What is the core of the Python programming language?
Why ask this question?
It's no secret that I want a Python implementation for WebAssembly. It would not only get Python into the browser, but with the fact that both iOS and Android support running JavaScript as part of an app it would also get Python on to mobile. That all excites me.
But when thinking about the daunting task of creating a new implementation of Python, my brain also began asking the question of what exactly is Python? We have lived with CPython for so long that I suspect most of us simply think that "Python == CPython". PyPy tries to be so compatible that they will implement implementation details of CPython. Basically most implementations of Python that I know of strive to pass CPython's test suite and to be as compatible with CPython as possible.
That's daunting. Python as implemented by CPython is very dynamic and exposes many things that only make sense if you implement Python using an interpreter somehow. For instance, PyPy has a baseline interpreter that they JIT from, but there are many things you can use in Python which force PyPy to turn off the JIT and stick with bytecode. The REPL alone makes things very dynamic as everything you enter into the REPL is dynamically parsed, compiled, and executed by the interpreter right then and there.
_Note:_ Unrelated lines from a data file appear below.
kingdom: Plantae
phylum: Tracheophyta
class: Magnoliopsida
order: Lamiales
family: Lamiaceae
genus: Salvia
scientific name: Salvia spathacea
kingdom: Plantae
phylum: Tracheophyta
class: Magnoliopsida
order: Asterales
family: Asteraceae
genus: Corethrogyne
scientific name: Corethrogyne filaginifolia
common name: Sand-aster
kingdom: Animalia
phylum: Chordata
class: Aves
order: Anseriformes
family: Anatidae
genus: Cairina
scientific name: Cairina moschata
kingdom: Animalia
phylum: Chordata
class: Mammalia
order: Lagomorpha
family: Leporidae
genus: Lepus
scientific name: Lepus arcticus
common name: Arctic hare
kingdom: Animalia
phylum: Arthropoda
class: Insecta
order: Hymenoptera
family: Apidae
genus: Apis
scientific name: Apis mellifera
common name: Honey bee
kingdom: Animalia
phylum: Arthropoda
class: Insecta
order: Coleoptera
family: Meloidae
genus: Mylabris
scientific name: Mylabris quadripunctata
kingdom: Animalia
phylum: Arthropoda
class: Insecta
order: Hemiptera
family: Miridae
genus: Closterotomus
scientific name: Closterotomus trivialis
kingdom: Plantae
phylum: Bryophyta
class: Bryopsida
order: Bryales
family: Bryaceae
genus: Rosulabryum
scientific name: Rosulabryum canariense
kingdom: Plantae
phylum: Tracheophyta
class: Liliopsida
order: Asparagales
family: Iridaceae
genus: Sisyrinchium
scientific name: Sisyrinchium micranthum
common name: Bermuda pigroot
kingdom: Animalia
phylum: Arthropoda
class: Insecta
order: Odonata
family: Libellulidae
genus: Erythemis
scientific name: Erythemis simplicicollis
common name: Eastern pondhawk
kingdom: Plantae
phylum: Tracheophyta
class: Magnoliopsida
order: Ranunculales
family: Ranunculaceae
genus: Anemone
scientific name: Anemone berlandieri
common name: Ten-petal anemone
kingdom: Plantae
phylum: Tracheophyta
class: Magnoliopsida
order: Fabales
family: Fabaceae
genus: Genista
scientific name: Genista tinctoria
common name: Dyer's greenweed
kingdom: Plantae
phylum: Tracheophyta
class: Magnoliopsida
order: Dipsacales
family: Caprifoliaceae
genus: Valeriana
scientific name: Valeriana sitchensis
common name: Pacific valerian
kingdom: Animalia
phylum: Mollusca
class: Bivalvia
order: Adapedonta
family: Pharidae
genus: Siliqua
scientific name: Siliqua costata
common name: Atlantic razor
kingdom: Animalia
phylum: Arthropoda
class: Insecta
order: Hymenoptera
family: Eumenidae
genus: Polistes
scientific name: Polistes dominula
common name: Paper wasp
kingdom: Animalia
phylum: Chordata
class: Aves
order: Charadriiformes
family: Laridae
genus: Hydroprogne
That has led me to contemplate the question of what exactly is Python? What is the core of the language that makes it what it is? What baseline would all Python implementations need to cover in order to truly be able to call themselves an implementation of Python that people would still recognize? Or from my perspective, how much would one have to implement to compile Python directly to WebAssembly and still be considered a Python implementation?
Does Python need a REPL?
The thing that really made me start thinking about this is when I began contemplating what it would take to compile Python down to WebAssembly? Not implement another interpreter, but actually emit static WebAssembly from Python source and still reasonably call it "Python".
One thing I knew is dynamic compilation via eval()
or compile()
might not be easily doable as WebAssembly's security model validates modules at load time. That would suggest there isn't structured to run just arbitrary code in other code's memory space which might make implementing a REPL tricky.
But that got me thinking: does Python really need a REPL? Don't get me wrong, it's extremely handy, but if an implementation didn't have a REPL, would it no longer be Python? I would argue a REPL-less Python would still be Python, it would just be lacking a (potentially key) feature.
This led me down the road of thinking which parts of Python are required to be considered "Python"?
Could you live without locals()
? Its a very dynamic thing to be able to arbitrarily gather all defined local variables and their values into a dictionary. If you're in an intepreter like CPython you just get the locals by pulling together some things from the current execution frame. But in a compiled language this takes a lot more work as you have to know when to gather all of this information as it isn't necessarily just lying around when one calls locals()
.
Or how about people overriding locals()
itself? Once again this isn't a big deal in CPython as the builtins
module has a __dict__
which you can override and it will simply propagate down to any future calls. But in a compiled language it takes way more effort to do this sort of detection and it ends up costing performance to do such a check.
What about sys.settrace()
? It actually triggers the callback per bytecode and that doesn't quite work if the code is compiled. You can fake it by checking if a trace function is set after every line, but that seems a bit much when you don't set such a hook most of the time (it could potentially be a compiler flag to compile in such support, though).
And how about sys._getframe()
? Compiled languages do not necessarily end up with direct access to the execution frame, so do you bother simulating this? Since the execution frames could be requested by any function you would need to always be prepared to supply the execution frames on-demand.
As you can see there is a lot of stuff in Python where it makes compilation difficult (and thus more power to Nuitka for taking this challenge on). But I'm willing to bet the stuff I mentioned above you don't use 99.9% of the time, so if an implementation left them out could it still be considered "Python"?
How much compatibility is necessary to be useful?
I don't have a good answer to this question. But its answer dictates how hard it is to implement Python and how compatible it would be with preexisting software. I will say that I think WebAssembly doesn't need to support the vast amount of Python software out there to be useful. WebAssembly has access to other language ecosystems like Rust and JavaScript, so the possibility of having something you need implemented in another language that you can use else is definitely above zero.
I have no answers
It might make sense to develop a compiler that translates Python code directly to WebAssembly and sacrifice some compatibility for performance. It might make sense to develop an interpreter that targets WebAssembly's design but maintains a lot of compatibility with preexisting code. It might make sense to simply support RustPython in their WebAssembly endeavours. Maybe Pyodide will get us there. I don't think any of these possibilities are inherently wrong and it will probably just come down to whichever one sparks people's interest enough to see it to the point of being useful to others.